Examination of the urine and the bladder epithelium are essential to the investigation of mechanisms of urinary bladder carcinogens in rodents. However, urine and bladder tissue specimens must be collected and processed properly if accurate data are to be derived. The optimum specimen for analysis of urinary constituents is fresh void urine collected from nonfasting animals. Fasting the animal prior to urine collection changes the normal composition, including pH. Many of the normal urinary constituents can influence the mode of action of bladder carcinogens, especially for non-genotoxic agents. Light microscopy is routinely used to examine the bladder epithelium.

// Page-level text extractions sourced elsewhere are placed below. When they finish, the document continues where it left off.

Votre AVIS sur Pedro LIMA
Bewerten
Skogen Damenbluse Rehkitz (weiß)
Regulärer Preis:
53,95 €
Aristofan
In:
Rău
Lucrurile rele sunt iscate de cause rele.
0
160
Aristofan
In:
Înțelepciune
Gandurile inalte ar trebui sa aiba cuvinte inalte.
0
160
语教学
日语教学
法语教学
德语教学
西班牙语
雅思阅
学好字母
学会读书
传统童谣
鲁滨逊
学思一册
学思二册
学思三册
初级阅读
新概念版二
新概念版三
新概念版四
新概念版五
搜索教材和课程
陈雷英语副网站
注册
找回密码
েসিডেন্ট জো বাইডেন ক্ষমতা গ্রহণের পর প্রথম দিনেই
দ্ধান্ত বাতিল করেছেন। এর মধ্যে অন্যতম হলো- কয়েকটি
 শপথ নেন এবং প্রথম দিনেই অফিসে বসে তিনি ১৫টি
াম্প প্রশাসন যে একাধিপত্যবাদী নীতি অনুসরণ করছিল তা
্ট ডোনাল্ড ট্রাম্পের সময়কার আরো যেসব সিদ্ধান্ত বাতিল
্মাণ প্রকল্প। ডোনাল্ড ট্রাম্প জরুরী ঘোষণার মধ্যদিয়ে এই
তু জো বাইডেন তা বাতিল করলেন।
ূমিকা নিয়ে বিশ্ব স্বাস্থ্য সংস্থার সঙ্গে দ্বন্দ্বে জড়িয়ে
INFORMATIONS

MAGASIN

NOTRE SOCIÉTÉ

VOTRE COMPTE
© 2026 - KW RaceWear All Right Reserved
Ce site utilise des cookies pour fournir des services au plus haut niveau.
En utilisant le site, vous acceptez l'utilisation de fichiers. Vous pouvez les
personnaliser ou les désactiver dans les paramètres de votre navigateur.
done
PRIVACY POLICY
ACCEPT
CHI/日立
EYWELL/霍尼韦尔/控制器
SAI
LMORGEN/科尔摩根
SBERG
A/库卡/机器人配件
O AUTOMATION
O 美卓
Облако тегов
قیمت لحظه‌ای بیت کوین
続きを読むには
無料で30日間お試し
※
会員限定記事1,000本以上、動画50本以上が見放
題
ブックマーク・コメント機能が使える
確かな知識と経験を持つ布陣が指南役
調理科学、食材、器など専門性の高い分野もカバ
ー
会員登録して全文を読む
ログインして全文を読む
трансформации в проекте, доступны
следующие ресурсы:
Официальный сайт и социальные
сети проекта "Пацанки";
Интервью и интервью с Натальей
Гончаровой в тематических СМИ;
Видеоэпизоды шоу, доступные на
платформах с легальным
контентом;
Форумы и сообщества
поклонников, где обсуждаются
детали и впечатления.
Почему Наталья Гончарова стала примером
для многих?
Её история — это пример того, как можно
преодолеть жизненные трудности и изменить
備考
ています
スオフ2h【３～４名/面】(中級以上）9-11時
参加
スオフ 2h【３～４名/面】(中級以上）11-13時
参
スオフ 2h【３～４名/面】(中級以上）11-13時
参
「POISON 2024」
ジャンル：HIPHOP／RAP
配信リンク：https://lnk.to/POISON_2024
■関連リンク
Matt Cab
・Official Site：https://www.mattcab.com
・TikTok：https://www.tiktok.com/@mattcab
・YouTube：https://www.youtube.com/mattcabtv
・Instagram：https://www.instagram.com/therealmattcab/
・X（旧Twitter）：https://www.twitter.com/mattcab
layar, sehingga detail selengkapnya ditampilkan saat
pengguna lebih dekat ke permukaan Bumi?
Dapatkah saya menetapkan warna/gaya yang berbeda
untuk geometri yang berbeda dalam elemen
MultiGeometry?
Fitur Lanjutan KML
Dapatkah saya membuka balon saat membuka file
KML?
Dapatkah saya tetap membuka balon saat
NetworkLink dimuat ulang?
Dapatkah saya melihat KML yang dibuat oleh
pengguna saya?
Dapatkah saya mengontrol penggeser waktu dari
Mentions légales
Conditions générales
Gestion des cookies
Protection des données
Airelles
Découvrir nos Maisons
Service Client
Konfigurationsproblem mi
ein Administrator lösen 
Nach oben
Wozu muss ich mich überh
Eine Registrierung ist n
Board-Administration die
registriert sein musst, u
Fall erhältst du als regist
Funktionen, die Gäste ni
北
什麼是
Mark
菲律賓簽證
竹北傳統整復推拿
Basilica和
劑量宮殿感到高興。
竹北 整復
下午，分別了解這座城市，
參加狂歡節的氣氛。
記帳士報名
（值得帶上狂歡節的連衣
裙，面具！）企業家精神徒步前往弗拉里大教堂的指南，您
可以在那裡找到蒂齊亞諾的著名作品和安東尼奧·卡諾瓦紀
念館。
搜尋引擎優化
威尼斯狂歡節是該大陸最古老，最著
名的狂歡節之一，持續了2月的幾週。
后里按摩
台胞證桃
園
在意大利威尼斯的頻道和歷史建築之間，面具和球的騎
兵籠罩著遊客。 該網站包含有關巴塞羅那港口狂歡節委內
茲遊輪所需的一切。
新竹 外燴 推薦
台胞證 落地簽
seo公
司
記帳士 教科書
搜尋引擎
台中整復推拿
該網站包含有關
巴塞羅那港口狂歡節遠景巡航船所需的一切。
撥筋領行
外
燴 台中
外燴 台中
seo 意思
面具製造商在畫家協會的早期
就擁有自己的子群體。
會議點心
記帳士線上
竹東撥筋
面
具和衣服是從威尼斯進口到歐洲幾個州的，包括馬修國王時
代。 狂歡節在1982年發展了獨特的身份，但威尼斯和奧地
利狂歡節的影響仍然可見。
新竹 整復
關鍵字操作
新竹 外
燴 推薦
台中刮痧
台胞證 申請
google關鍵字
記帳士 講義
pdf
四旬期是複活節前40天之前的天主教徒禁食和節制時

However, it is often necessary to use more sensitive techniques, such as scanning electron microscopy (SEM) to detect subtle cytotoxic changes in the superficial cell layer of the urothelium, and bromodeoxyuridine (BrdU) incorporation, PCNA, or Ki-67 immunohistochemistry to determine the labeling index for cell proliferation. The urinary bladder must be handled gently and inflated with fixative in situ before the animal dies to avoid artifactual autolytic damage to the bladder epithelium that is visible by SEM and may be mistaken for treatment-related changes. The purpose of this paper is to provide information for the proper collection and examination of urine and the urinary bladder.